FIG. 1 is an overview of a representative environment in which the present techniques may be practiced;

FIG. 2 is a generalized schematic of some of the devices of FIG. 1;

FIG. 3 is a flowchart of a representative method for decreasing transmit power;

FIG. 4 is a chart of a few representative transmit-power curves according to the teachings of the present disclosure;

FIG. 5 is a flowchart of a representative method for diminishing a transmission schedule; and

FIG. 6 is a chart of a few representative diminished transmission schedules according to the teachings of the present disclosure.

DETAILED DESCRIPTION

Turning to the drawings, wherein like reference numerals refer to like elements, techniques of the present disclosure are illustrated as being implemented in a suitable environment. The following description is based on embodiments of the claims and should not be taken as limiting the claims with regard to alternative embodiments that are not explicitly described herein.

• _PROBLEM STATEMENT_
Reproduce the passage of the patent text above starting at "Turning to the" and ending at "explicitly described herein.".

• _DATASET ENTRIES_

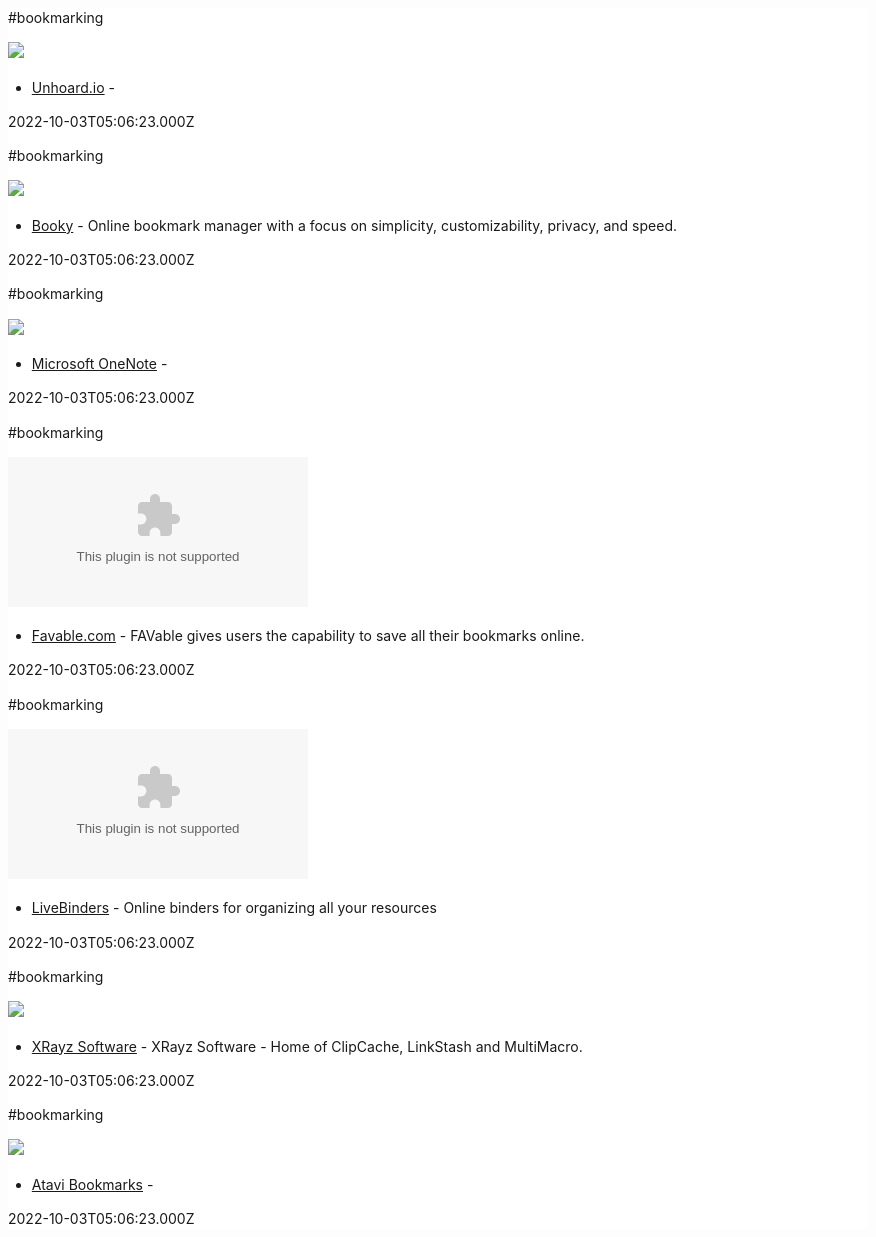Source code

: #bookmarking

![](https://rdl.ink/render/https%3A%2F%2Fwww.unhoard.io)

- [Unhoard.io](https://www.unhoard.io) - 

2022-10-03T05:06:23.000Z

#bookmarking

![](https://booky.io/_assets/booky.png)

- [Booky](https://booky.io) - Online bookmark manager with a focus on simplicity, customizability, privacy, and speed.

2022-10-03T05:06:23.000Z

#bookmarking

![](https://site-cdn.onenote.net/161700940452_Images/onenoteicon-256.png)

- [Microsoft OneNote](https://office.microsoft.com/en-us/onenote) - 

2022-10-03T05:06:23.000Z

#bookmarking

![](https://rdl.ink/render/https%3A%2F%2Fwww.favable.com)

- [Favable.com](https://www.favable.com) - FAVable gives users the capability to save all their bookmarks online.

2022-10-03T05:06:23.000Z

#bookmarking

![](https://rdl.ink/render/https%3A%2F%2Fwww.livebinders.com)

- [LiveBinders](https://www.livebinders.com) - Online binders for organizing all your resources

2022-10-03T05:06:23.000Z

#bookmarking

![](https://rdl.ink/render/https%3A%2F%2Fwww.xrayz.co.uk)

- [XRayz Software](https://www.xrayz.co.uk) - XRayz Software - Home of ClipCache, LinkStash and MultiMacro.

2022-10-03T05:06:23.000Z

#bookmarking

![](https://atavi.com/i/favicons/im-300-188.png)

- [Atavi Bookmarks](https://atavi.com) - 

2022-10-03T05:06:23.000Z
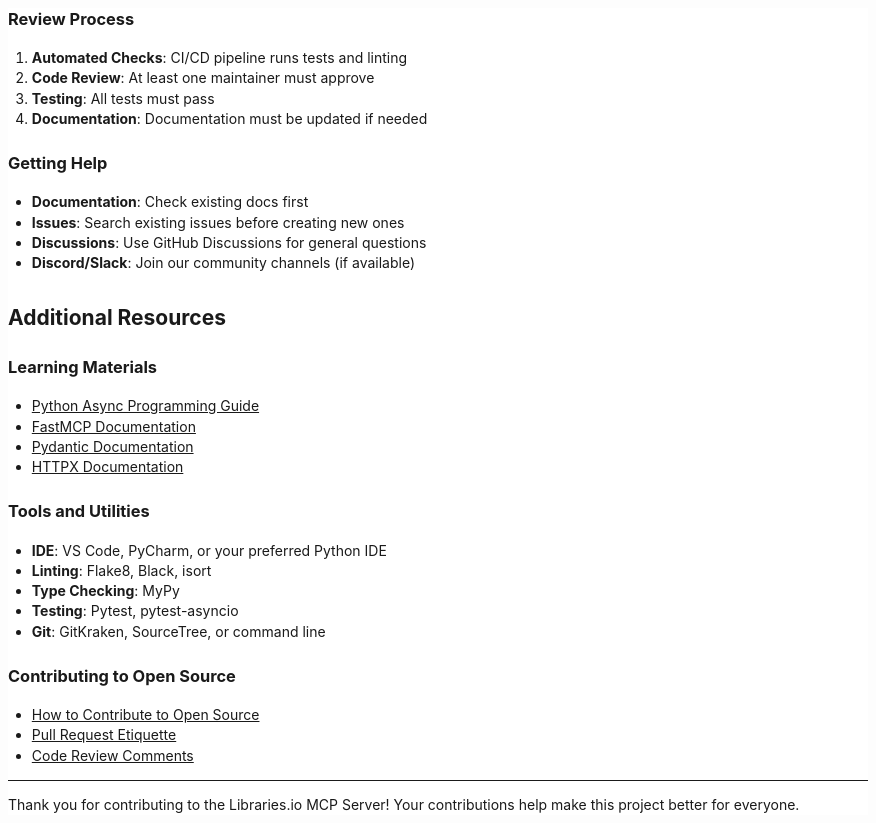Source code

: ### Review Process

1. **Automated Checks**: CI/CD pipeline runs tests and linting
2. **Code Review**: At least one maintainer must approve
3. **Testing**: All tests must pass
4. **Documentation**: Documentation must be updated if needed

### Getting Help

- **Documentation**: Check existing docs first
- **Issues**: Search existing issues before creating new ones
- **Discussions**: Use GitHub Discussions for general questions
- **Discord/Slack**: Join our community channels (if available)

## Additional Resources

### Learning Materials

- [Python Async Programming Guide](https://docs.python.org/3/library/asyncio.html)
- [FastMCP Documentation](https://fastmcp.readthedocs.io/)
- [Pydantic Documentation](https://pydantic-docs.helpmanual.io/)
- [HTTPX Documentation](https://www.python-httpx.org/)

### Tools and Utilities

- **IDE**: VS Code, PyCharm, or your preferred Python IDE
- **Linting**: Flake8, Black, isort
- **Type Checking**: MyPy
- **Testing**: Pytest, pytest-asyncio
- **Git**: GitKraken, SourceTree, or command line

### Contributing to Open Source

- [How to Contribute to Open Source](https://opensource.guide/how-to-contribute/)
- [Pull Request Etiquette](https://github.com/firstcontributions/first-contributions)
- [Code Review Comments](https://github.com/probot/reviewdog)

---

Thank you for contributing to the Libraries.io MCP Server! Your contributions help make this project better for everyone.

• _ANSWER BOX_
Turning to the drawings, wherein like reference numerals refer to like elements, techniques of the present disclosure are illustrated as being implemented in a suitable environment. The following description is based on embodiments of the claims and should not be taken as limiting the claims with regard to alternative embodiments that are not explicitly described herein.